VOA Urdu was always cheerful, a happy memory from winter. It always had a nostalgic effect on me. I have unsuccessfully shamelessly mimicked the newsreader. However, it did not occur to me (has not occurred to me as yet) I can’t simulate the radio voices I listened to on my father’s radio. I still, at times, try and mimic (from memory) voices I have listened to on the radio over the years. I simply refuse to give up on my hidden talent.

The waking up, to eat dinner, was not so much of an effort as was waking up in the mornings. We would never believe that a metaphor for the absurdity called happiness, we slept to in the poem, has brought us back to life. We would eat dinner in haste. A ritualistic exercise (we undertook in winter only) followed dinner: savouring oranges. The oranges were boiled in a cauldron (over hearth) so that the frost, inside the pulp, would dissolve in the water seething, at hundred degree Celsius. We’d wait.
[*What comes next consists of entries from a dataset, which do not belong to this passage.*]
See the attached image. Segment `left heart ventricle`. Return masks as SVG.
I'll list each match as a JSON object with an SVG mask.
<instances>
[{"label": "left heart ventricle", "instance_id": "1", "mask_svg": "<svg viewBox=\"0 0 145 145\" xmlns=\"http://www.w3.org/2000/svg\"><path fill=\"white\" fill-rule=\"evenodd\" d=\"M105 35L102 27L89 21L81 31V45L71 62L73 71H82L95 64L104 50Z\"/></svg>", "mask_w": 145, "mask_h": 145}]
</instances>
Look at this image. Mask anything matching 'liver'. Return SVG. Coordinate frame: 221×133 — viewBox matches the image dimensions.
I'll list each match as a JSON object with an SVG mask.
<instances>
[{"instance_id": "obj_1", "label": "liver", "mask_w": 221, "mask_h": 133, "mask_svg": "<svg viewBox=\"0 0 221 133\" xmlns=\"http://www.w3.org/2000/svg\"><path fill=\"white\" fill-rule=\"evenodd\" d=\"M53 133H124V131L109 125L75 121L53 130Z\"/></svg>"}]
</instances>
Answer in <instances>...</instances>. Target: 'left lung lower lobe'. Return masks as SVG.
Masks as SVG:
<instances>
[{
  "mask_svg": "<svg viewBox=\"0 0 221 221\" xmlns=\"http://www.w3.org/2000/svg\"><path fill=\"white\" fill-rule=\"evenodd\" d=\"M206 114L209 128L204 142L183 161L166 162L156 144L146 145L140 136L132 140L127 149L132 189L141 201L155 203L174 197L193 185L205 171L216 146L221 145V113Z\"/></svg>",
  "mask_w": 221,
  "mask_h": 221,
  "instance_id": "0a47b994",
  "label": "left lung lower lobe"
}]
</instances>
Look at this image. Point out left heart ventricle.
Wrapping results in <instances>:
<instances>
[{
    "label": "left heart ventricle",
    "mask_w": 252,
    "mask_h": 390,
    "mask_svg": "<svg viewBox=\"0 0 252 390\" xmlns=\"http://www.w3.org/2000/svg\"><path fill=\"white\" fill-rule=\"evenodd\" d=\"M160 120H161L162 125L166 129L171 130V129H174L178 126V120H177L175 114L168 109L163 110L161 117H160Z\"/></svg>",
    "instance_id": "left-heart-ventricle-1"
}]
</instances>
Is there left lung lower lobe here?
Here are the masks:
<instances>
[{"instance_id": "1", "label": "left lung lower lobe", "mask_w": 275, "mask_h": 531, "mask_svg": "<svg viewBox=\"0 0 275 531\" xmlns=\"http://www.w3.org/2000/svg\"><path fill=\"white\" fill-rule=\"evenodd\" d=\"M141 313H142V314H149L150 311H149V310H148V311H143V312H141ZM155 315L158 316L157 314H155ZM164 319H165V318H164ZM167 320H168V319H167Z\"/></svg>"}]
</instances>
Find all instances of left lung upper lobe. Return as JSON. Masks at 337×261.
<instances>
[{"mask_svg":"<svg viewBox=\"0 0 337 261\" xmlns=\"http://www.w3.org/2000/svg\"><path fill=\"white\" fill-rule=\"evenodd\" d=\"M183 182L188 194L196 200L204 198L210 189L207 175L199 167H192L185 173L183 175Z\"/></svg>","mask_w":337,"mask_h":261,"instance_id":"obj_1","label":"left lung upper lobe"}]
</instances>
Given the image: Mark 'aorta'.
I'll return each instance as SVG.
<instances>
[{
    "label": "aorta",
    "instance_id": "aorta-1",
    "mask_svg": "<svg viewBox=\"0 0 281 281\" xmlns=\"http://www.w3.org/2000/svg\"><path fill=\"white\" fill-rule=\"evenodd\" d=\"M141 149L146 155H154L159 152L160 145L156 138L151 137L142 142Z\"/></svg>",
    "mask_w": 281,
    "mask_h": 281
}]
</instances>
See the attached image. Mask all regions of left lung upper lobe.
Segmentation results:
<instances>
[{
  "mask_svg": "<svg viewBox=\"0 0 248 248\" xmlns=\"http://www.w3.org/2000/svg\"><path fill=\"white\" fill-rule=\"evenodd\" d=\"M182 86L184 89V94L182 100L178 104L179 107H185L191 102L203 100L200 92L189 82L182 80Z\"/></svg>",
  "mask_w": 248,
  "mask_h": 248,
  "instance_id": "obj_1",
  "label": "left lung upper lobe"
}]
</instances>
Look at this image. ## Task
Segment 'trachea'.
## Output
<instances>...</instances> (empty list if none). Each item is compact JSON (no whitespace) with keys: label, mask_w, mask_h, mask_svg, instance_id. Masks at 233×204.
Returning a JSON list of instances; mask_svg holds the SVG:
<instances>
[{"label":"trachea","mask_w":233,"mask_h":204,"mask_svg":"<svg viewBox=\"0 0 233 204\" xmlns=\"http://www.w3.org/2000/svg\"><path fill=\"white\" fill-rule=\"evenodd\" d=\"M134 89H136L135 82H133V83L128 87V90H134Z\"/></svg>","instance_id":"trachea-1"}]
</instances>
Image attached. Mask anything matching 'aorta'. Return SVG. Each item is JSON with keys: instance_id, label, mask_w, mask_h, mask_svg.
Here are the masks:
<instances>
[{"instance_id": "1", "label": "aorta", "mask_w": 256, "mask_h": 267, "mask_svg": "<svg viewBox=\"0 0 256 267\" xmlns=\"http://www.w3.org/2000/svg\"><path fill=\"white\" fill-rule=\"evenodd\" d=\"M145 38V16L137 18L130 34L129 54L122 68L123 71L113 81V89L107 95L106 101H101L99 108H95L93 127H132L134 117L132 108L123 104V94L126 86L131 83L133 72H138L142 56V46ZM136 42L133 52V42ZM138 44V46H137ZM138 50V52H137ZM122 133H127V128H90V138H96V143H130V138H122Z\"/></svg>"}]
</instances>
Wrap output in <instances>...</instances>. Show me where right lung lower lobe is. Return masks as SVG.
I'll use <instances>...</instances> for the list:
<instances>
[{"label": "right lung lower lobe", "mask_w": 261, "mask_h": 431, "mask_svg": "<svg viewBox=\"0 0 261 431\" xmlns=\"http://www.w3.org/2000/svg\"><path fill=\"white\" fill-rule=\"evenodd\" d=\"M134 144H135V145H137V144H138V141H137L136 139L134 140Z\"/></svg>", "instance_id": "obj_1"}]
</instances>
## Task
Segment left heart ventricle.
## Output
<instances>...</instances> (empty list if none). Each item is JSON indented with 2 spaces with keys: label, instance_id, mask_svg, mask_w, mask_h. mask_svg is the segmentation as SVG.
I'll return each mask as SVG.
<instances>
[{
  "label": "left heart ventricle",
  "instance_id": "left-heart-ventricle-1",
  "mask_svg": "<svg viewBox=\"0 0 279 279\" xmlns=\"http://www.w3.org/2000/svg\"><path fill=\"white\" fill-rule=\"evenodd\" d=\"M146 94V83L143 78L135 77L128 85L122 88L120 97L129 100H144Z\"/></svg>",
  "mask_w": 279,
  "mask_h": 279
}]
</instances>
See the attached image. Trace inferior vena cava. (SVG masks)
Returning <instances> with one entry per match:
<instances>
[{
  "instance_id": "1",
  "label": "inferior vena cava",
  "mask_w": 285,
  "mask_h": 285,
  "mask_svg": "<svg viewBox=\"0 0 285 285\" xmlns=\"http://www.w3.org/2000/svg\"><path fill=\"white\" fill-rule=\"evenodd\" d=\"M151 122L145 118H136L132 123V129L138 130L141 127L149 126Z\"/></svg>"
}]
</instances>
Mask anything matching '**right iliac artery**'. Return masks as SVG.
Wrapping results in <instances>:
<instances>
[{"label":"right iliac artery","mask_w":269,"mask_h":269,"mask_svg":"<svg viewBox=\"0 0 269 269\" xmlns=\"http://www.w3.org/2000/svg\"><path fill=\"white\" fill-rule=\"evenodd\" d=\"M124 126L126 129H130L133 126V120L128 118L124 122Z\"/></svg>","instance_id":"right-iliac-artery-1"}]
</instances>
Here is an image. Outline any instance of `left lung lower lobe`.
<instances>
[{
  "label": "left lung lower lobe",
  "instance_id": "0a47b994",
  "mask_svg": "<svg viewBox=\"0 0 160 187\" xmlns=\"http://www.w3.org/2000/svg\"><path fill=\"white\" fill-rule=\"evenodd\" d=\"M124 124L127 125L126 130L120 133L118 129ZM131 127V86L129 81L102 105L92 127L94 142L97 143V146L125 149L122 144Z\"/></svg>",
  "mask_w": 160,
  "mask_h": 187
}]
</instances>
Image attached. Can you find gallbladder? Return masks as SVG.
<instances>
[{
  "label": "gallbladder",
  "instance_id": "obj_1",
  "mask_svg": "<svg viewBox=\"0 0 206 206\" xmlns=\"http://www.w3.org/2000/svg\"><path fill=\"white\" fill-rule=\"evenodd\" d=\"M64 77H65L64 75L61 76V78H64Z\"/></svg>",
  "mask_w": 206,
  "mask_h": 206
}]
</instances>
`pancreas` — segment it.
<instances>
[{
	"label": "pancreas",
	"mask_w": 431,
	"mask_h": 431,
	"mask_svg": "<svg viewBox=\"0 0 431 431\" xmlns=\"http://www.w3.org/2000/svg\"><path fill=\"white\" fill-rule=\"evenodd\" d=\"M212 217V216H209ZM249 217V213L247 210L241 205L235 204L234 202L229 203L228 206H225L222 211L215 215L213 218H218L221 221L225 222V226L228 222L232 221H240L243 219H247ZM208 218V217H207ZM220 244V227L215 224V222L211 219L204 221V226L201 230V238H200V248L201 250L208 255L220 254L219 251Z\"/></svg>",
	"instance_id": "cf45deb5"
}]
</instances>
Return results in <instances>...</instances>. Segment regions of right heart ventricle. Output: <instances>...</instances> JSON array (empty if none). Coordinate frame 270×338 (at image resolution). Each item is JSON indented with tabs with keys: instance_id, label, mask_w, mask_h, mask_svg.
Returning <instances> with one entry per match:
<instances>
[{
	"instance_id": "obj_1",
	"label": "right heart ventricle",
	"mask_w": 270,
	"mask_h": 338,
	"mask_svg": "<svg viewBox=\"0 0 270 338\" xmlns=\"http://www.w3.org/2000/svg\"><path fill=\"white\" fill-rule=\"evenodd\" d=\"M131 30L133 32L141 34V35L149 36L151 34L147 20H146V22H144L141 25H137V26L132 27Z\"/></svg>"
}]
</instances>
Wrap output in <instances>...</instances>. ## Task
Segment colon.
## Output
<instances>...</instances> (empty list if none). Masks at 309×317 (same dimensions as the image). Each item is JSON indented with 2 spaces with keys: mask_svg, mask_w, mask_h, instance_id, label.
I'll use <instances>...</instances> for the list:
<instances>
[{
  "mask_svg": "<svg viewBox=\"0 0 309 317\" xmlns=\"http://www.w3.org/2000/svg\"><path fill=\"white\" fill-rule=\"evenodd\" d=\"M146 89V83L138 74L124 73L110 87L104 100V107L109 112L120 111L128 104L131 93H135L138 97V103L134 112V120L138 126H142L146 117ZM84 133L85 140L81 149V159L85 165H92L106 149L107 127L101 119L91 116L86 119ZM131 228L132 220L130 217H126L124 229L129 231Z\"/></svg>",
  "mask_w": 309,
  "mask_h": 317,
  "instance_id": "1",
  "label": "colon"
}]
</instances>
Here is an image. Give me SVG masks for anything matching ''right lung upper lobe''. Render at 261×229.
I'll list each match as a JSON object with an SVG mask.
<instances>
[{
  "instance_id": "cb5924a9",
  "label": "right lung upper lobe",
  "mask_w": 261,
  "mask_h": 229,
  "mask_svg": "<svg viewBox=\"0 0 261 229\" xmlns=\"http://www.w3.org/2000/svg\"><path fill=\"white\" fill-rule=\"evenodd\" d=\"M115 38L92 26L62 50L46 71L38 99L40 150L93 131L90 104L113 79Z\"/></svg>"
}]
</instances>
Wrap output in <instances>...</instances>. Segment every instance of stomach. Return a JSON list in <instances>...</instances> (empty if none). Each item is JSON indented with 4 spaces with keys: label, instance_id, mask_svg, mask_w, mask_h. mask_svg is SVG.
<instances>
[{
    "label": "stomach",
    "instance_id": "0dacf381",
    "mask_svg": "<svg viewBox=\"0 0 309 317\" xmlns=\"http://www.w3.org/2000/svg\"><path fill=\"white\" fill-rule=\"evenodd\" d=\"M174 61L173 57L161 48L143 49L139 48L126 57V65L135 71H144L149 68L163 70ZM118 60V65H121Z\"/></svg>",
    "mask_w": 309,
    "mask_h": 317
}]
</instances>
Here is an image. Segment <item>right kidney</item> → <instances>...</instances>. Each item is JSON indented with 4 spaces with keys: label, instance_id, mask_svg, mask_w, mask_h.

Then they would be distributed among us, the children of the house. We’d skin oranges inside our pherans. Not looking at each other, we thought, wouldn’t compel us, in any way, to share pieces of oranges. I always finished last. So, always, while eating oranges, I would rather stay low. So would others, to my surprise. It was perhaps an unsaid pact. This is a happy memory. A rarity in its own way.

And right after that, each one of us would return to the poem, awaiting us, in sleep.